Gamma interferon (IFN-gamma) and IFN-gamma-inducing cytokines interleukin-12 (IL-12) and IL-18 do not augment infection-stimulated bone resorption in vivo

Abstract

Periapical granulomas are induced by bacterial infection of the dental pulp and result in destruction of the surrounding alveolar bone. In previous studies we have reported that the bone resorption in this model is primarily mediated by macrophage-expressed interleukin-1 (IL-1). The expression and activity of IL-1 is in turn modulated by a network of Th1 and Th2 regulatory cytokines. In the present study, the functional roles of the Th1 cytokine gamma interferon (IFN-gamma) and IFN-gamma-inducing cytokines IL-12 and IL-18 were determined in a murine model of periapical bone destruction. IL-12-/-, IL-18-/-, and IFN-gamma-/- mice were subjected to surgical pulp exposure and infection with a mixture of four endodontic pathogens, and bone destruction was determined by microcomputed tomography on day 21. The results indicated that all IL-12-/-, IL-18-/-, and IFN-gamma-/- mice had similar infection-stimulated bone resorption in vivo as wild-type control mice. Mice infused with recombinant IL-12 also had resorption similar to controls. IFN-gamma-/- mice exhibited significant elevations in IL-6, IL-10, IL-12, and tumor necrosis factor alpha in lesions compared to wild-type mice, but these modulations had no net effect on IL-1alpha levels. Recombinant IL-12, IL-18, and IFN-gamma individually failed to consistently modulate macrophage IL-1alpha production in vitro. We conclude that, at least individually, endogenous IL-12, IL-18, and IFN-gamma do not have a significant effect on the pathogenesis of infection-stimulated bone resorption in vivo, suggesting possible functional redundancy in proinflammatory pathways.

FIG. 1.

Effect of Th1 cytokine deficiency on periapical bone destruction. Hemi-mandibles were scanned by micro-CT on day 21, and the area of the normal periodontal ligament space or infection-stimulated bone resorption was measured.

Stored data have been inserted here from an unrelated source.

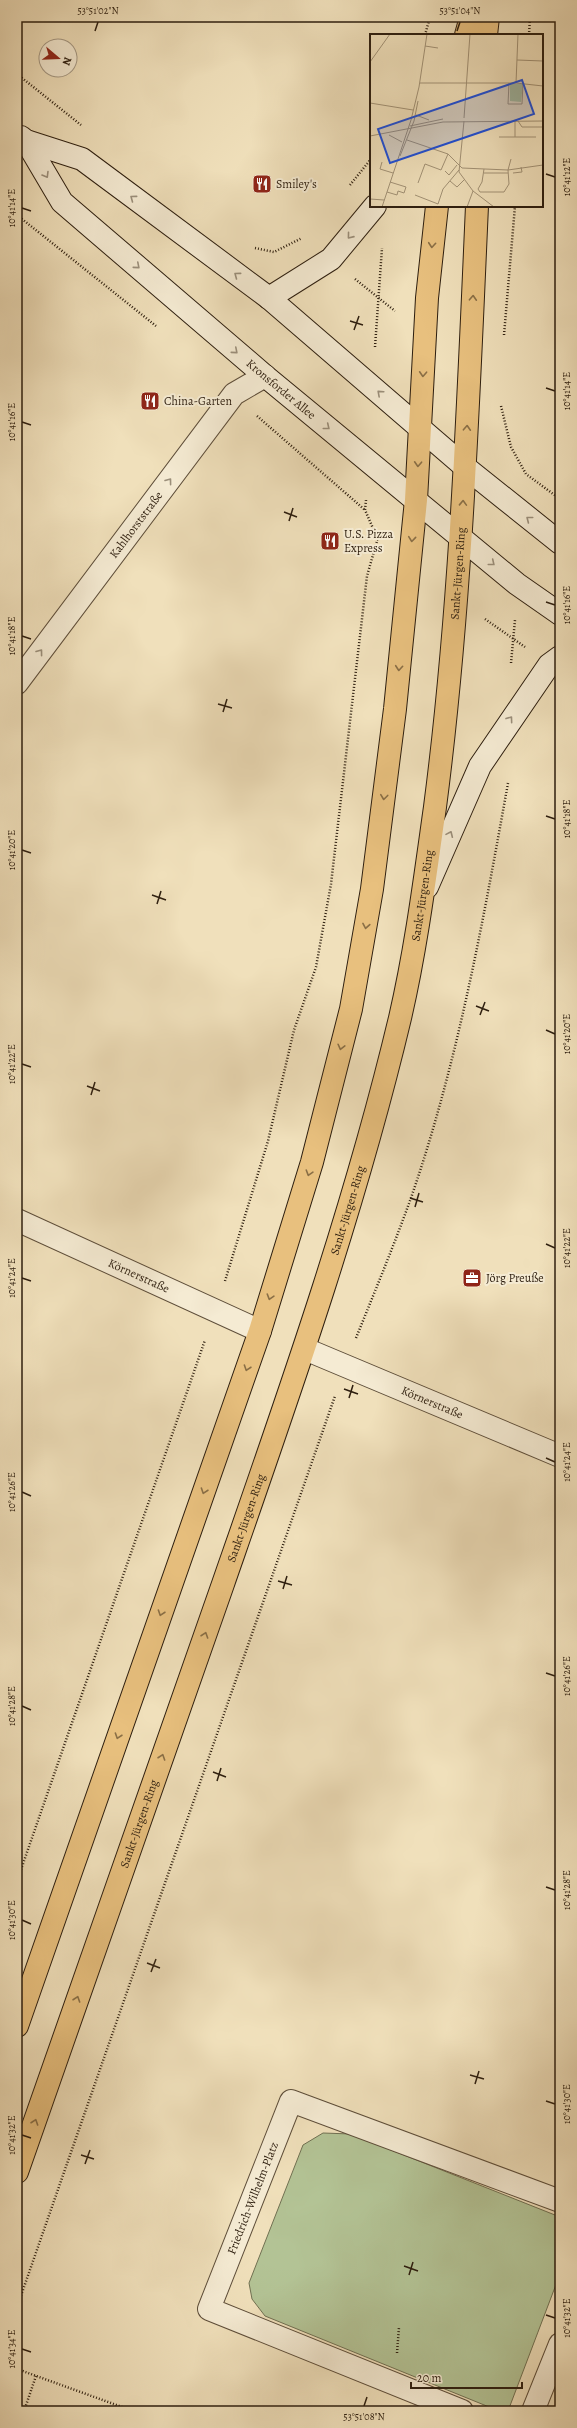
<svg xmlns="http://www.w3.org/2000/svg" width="577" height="2428" font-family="Alegreya,serif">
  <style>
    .green { fill: #b3c395; stroke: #707052 }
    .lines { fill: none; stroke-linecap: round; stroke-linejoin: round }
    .street-casing { stroke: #5e4e3a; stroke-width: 24 }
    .secondary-casing { stroke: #2d1e0f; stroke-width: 24 }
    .primary-casing { stroke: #2d1e0f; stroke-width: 24 }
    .path { stroke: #2d1e0f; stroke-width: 2.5; stroke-dasharray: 1 2; stroke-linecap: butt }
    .street { stroke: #f5ebd3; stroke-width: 22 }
    .secondary { stroke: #f5ebd3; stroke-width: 22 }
    .primary { stroke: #e8c07e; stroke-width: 22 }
    .oneway { stroke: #9b8f7b }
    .oneway2 { stroke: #8a6f46 }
    .ticks { fill: none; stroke: #2d1e0f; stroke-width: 1.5 }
    .labels { text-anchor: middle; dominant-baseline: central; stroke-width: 4; stroke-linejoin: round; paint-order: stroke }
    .poi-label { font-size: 12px; fill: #2d1e0f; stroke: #f5ebd3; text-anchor: start }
    .street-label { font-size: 12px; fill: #2d1e0f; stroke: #f5ebd3 }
    .inset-road { fill: none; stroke: #a29276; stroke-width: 1 }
    .view { fill: #1d4ed8; fill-opacity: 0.15; stroke: #1d4ed8; stroke-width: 2 }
    .inset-edge { fill: none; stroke: #2d1e0f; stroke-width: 2 }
    .neatline { fill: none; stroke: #2d1e0f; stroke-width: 1.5 }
    .ticks-label { font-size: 10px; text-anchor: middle; fill: #2d1e0f }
  </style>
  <rect width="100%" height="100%" fill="#f0e0bb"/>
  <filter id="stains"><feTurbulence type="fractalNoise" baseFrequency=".005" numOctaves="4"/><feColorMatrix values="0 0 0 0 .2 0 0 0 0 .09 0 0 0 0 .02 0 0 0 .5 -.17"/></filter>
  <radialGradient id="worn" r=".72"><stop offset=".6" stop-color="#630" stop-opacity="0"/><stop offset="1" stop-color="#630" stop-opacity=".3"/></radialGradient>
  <path class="green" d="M 323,2133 L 351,2134 L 560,2217 L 560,2274 L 508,2411 L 499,2411 L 265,2316 L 252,2299 L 249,2283 L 303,2145 Z"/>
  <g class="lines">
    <defs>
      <g id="street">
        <path id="s1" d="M 17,683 L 234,394 L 265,376"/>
        <path id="s2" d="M 17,1220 L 260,1331"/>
        <path id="s3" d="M 305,1349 L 560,1456"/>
        <path id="s4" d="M 462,2411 L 209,2309 L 291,2101 L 560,2201"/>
        <path d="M 533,2411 L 560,2344"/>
      </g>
      <g id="secondary">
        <path d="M 21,137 L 26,141 L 82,159 L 269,298 L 465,467 L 560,543"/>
        <path id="s5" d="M 26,141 L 62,202 L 265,376 L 517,584 L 560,614"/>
        <path d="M 269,298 L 331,259 L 375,206"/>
        <path d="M 427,887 L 480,766 L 549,665 L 560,657"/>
      </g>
      <g id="primary">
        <path d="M 466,35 L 471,17"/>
        <path d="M 486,35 L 488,17"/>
        <path d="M 17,2026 L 260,1331 L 312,1162 L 351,1009 L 372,889 L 395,709 L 416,500 L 427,298 L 437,206"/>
        <path id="s6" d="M 17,2172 C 86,1976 154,1780 223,1584 C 288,1397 354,1211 400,1018 C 416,949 425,878 435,807 C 461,607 468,407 477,206"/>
      </g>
    </defs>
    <use href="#street" class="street-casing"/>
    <use href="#secondary" class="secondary-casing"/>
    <use href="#primary" class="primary-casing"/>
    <g class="path">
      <path d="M 425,35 L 430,17"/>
      <path d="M 529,35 L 530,17"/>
      <path d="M 17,74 L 81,125"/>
      <path d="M 350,185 L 371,159"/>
      <path d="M 17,215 L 156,326"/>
      <path d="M 255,248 L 274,252 L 302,238"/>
      <path d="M 355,279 L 395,311"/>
      <path d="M 504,335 L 515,206"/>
      <path d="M 375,347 L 382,248"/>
      <path d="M 501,406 L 511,447 L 526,474 L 560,499"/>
      <path d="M 257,416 L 365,510"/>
      <path d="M 366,500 L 365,510 L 379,542"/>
      <path d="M 485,619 L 525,647"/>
      <path d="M 511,663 L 515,620"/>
      <path d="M 225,1281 L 268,1141 L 294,1030 L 316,967 L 331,884 L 367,576 L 377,541"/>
      <path d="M 356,1338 C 375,1291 395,1243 412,1195 C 458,1061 483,922 508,783"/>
      <path d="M 17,1881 L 205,1340"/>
      <path d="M 17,2307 L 335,1396"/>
      <path d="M 397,2353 L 399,2327"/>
      <path d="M 17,2369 L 133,2411"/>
      <path d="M 24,2411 L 36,2376"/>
    </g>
    <use href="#street" class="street"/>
    <use href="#secondary" class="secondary"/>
    <use href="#primary" class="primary"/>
  </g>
  <defs><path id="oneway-chevron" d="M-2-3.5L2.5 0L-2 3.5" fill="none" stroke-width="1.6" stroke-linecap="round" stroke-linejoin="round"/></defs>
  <g class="oneway">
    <use href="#oneway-chevron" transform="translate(46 175) rotate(59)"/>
    <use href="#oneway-chevron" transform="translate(133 198) rotate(-143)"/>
    <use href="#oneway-chevron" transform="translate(350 236) rotate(129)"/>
    <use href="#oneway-chevron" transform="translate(137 266) rotate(41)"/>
    <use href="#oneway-chevron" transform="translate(237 275) rotate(-143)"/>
    <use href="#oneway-chevron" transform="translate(235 351) rotate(41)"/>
    <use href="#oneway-chevron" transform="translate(380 393) rotate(-138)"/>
    <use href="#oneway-chevron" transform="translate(327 427) rotate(39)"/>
    <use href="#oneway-chevron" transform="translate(169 481) rotate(-53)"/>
    <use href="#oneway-chevron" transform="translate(529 519) rotate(-142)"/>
    <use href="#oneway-chevron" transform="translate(492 563) rotate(39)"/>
    <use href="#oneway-chevron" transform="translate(40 652) rotate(-53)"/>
    <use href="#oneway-chevron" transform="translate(510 719) rotate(-54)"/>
    <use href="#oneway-chevron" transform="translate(450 834) rotate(-66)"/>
  </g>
  <g class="oneway2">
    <use href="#oneway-chevron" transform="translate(432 245) rotate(95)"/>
    <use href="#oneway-chevron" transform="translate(473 298) rotate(-87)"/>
    <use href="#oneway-chevron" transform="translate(423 374) rotate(93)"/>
    <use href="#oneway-chevron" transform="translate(467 428) rotate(-87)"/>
    <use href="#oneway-chevron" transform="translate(418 464) rotate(93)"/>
    <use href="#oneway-chevron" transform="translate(463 503) rotate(-88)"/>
    <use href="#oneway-chevron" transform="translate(412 539) rotate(96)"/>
    <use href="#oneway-chevron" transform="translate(399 668) rotate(95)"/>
    <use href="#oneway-chevron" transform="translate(384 797) rotate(97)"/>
    <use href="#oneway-chevron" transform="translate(366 926) rotate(100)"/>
    <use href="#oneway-chevron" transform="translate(341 1047) rotate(104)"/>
    <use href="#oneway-chevron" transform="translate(309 1173) rotate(107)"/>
    <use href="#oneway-chevron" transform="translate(270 1297) rotate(107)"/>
    <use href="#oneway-chevron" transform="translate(247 1368) rotate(109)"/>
    <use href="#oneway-chevron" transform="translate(204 1491) rotate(109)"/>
    <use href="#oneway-chevron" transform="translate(161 1613) rotate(109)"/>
    <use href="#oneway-chevron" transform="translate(205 1635) rotate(-71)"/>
    <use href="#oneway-chevron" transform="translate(118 1736) rotate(109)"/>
    <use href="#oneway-chevron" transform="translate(162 1757) rotate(-71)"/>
    <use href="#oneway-chevron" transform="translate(77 1999) rotate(-71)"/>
    <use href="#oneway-chevron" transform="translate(35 2122) rotate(-71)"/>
  </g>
  <path class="ticks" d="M 95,31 L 98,22M 457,31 L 460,22M 546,174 L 555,177M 22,208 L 31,211M 350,321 L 363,325M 354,330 L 359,316M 546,388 L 555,391M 22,422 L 31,425M 284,512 L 297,517M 289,521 L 293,508M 546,602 L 555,605M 22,636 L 31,639M 218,704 L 232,708M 223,712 L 227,699M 546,816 L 555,819M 22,850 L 31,853M 152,895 L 166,900M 157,904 L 161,891M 476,1006 L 489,1011M 480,1015 L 485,1002M 546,1030 L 555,1034M 22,1064 L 31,1067M 87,1086 L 100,1091M 91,1095 L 95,1082M 410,1198 L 423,1202M 415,1207 L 419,1193M 546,1244 L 555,1248M 22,1278 L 31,1281M 344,1389 L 358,1394M 349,1398 L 353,1385M 546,1458 L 555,1462M 22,1492 L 31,1496M 278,1581 L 292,1585M 283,1589 L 287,1576M 546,1673 L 555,1676M 22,1706 L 31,1710M 213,1772 L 226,1777M 217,1781 L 221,1768M 546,1887 L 555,1890M 22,1920 L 31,1924M 147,1963 L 160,1968M 151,1972 L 156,1959M 470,2075 L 484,2079M 475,2084 L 479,2071M 546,2101 L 555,2104M 22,2135 L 31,2138M 81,2155 L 94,2159M 85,2164 L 90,2150M 404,2266 L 418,2271M 409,2275 L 413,2262M 546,2315 L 555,2318M 22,2349 L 31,2352M 364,2406 L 367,2397"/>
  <defs>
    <symbol id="restaurant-square" viewBox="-11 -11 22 22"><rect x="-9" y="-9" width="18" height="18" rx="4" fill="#8f2418" stroke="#f5ebd3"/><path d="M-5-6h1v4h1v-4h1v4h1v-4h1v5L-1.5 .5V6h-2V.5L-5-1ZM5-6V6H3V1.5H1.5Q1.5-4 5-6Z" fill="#fff"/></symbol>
    <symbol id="office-square" viewBox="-11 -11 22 22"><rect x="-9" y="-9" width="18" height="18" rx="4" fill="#8f2418" stroke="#f5ebd3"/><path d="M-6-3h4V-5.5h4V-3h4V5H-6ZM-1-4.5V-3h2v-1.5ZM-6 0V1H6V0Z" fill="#fff"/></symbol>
  </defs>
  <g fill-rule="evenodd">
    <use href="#restaurant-square" x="251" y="173" width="22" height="22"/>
    <use href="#restaurant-square" x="139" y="390" width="22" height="22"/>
    <use href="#restaurant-square" x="319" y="530" width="22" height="22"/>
    <use href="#office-square" x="461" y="1267" width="22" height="22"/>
  </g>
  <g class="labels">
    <g class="poi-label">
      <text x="276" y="184">Smiley's</text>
      <text x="164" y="401">China-Garten</text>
      <text x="344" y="534">U.S. Pizza<tspan x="344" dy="14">Express</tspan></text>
      <text x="486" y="1278">Jörg Preuße</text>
    </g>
    <g class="street-label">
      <text stroke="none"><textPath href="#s5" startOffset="359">Kronsforder Allee</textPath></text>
      <text stroke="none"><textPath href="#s1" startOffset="198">Kahlhorststraße</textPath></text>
      <text stroke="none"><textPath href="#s6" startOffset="1665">Sankt-Jürgen-Ring</textPath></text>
      <text stroke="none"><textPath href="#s6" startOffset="1341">Sankt-Jürgen-Ring</textPath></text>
      <text stroke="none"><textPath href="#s6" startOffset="1017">Sankt-Jürgen-Ring</textPath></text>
      <text stroke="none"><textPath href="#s2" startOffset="134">Körnerstraße</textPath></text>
      <text stroke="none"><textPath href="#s3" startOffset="138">Körnerstraße</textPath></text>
      <text stroke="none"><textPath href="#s6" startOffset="693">Sankt-Jürgen-Ring</textPath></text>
      <text stroke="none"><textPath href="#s6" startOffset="369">Sankt-Jürgen-Ring</textPath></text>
      <text stroke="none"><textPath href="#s4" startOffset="392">Friedrich-Wilhelm-Platz</textPath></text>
    </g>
  </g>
  <g transform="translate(370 34)">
    <rect width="173" height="173" fill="#f0e0bb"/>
    <path d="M 140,50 L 153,50 L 151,68 L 140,67 Z" fill="#b3c395"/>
    <path class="inset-road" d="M 55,12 L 68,14M 147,26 L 173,27M 0,28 L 20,0M 50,49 L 146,49 L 173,52M 139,49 L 138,70 L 152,70 L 153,49M 146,49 L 148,0M 0,69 L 43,76M 46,81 L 59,86M 94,84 L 100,0M 94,87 L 89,138 L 103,157 L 97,173M 148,87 L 152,93 L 173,93M 40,92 L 73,85M 19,101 L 32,108M 0,102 L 73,88 L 173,87M 129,103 L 145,103 L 145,87M 145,103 L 166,103M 37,106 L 78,120 L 92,134 L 138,136 L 173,131M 30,122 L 44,87 L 48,67M 12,128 L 10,135 L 23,139M 114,135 L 112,148 L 108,155 L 110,158 L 134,158 L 139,150 L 138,136 L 141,125M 75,137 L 79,141 L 87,131M 114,139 L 138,139M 143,139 L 152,138 L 151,133M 80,147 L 87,153 L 95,145M 20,148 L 36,153 L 34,159 L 28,157M 48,149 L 55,130 L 71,136 L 78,120M 103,157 L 124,173M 17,158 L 27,161 L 28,157M 45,161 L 68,170 L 73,155 L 89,136M 0,165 L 14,166M 12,173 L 41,86 L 49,53 L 57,0"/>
    <path class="view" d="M 152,46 L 164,80 L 20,129 L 8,95 Z"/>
    <rect width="173" height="173" class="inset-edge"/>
  </g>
  <rect width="577" height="2428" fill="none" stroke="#f0e0bb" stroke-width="44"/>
  <g transform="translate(58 58) rotate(109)"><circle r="19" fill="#f5ebd3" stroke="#a59985"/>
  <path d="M0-3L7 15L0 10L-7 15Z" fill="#8f2418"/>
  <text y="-6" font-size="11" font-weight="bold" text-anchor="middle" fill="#2d1e0f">N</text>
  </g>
  <path d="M411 2382v6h111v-6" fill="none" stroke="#2d1e0f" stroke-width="2"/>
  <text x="417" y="2382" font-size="12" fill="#2d1e0f" stroke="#f5ebd3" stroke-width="3" paint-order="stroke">20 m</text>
  <rect x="22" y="22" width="533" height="2384" class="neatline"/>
  <g class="ticks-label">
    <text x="98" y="14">53°51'02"N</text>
    <text x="460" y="14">53°51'04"N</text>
    <text transform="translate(566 177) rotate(-90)" y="4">10°41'12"E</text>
    <text transform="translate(11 208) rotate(-90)" y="4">10°41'14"E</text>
    <text transform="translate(566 391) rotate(-90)" y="4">10°41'14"E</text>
    <text transform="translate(11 422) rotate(-90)" y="4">10°41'16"E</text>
    <text transform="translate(566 605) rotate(-90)" y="4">10°41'16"E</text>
    <text transform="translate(11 636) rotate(-90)" y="4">10°41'18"E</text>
    <text transform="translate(566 819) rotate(-90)" y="4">10°41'18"E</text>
    <text transform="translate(11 850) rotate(-90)" y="4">10°41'20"E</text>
    <text transform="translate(566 1034) rotate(-90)" y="4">10°41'20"E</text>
    <text transform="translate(11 1064) rotate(-90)" y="4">10°41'22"E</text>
    <text transform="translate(566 1248) rotate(-90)" y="4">10°41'22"E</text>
    <text transform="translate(11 1278) rotate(-90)" y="4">10°41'24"E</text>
    <text transform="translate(566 1462) rotate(-90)" y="4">10°41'24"E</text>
    <text transform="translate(11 1492) rotate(-90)" y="4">10°41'26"E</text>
    <text transform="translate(566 1676) rotate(-90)" y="4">10°41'26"E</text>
    <text transform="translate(11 1706) rotate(-90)" y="4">10°41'28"E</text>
    <text transform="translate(566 1890) rotate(-90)" y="4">10°41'28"E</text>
    <text transform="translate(11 1920) rotate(-90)" y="4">10°41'30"E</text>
    <text transform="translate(566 2104) rotate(-90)" y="4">10°41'30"E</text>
    <text transform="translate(11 2135) rotate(-90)" y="4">10°41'32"E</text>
    <text transform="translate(566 2318) rotate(-90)" y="4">10°41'32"E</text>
    <text transform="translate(11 2349) rotate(-90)" y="4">10°41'34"E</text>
    <text x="364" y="2420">53°51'08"N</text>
  </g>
  <rect width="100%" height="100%" filter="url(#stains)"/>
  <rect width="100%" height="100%" fill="url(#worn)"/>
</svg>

Open columns, normal periodontal ligament space; closed columns, periapical bone destruction; vertical bars, standard deviations. No significant differences were present in knockout mice versus wild-type controls.

FIG. 2.

Effect of IL-12 infusion on periapical bone destruction. The area of the normal periodontal ligament space or infection-stimulated bone resorption was determined by micro-CT. Open column, uninfected control with normal periodontal ligament space; closed columns, periapical bone destruction; vertical bars, standard deviations. No significant difference was observed between the IL-12- and PBS-infused groups.

FIG. 3.

Profile of cytokine expression in periapical inflammatory lesions. Cytokine concentrations in inflammatory tissues were determined by ELISA on day 21, and values were normalized to the weight of periapical tissue. Vertical bar, standard deviation by two-way fractorial analysis of variance. *, P < 0.05 for exposure effect; †, P < 0.05 for genotype effect.

FIG. 4.

Modulation of pathogen-stimulated macrophage IL-1α production by Th1 cytokines. Resident peritoneal macrophages were harvested from IL-12^−/−, IL-18^−/−, and IFNγ^−/− mice and challenged with bacterial pathogens in the presence or absence of recombinant Th1 cytokines. IL-1α concentrations were determined by ELISA, and values were normalized to the volume of culture supernatant. Each plot indicates the bacterial stimulant, and the x axis indicates the modulating cytokine. Vertical bar, standard deviation. Statistical differences were determined by Dunnett's two-tailed t test versus controls preincubated without cytokines. *, P < 0.01.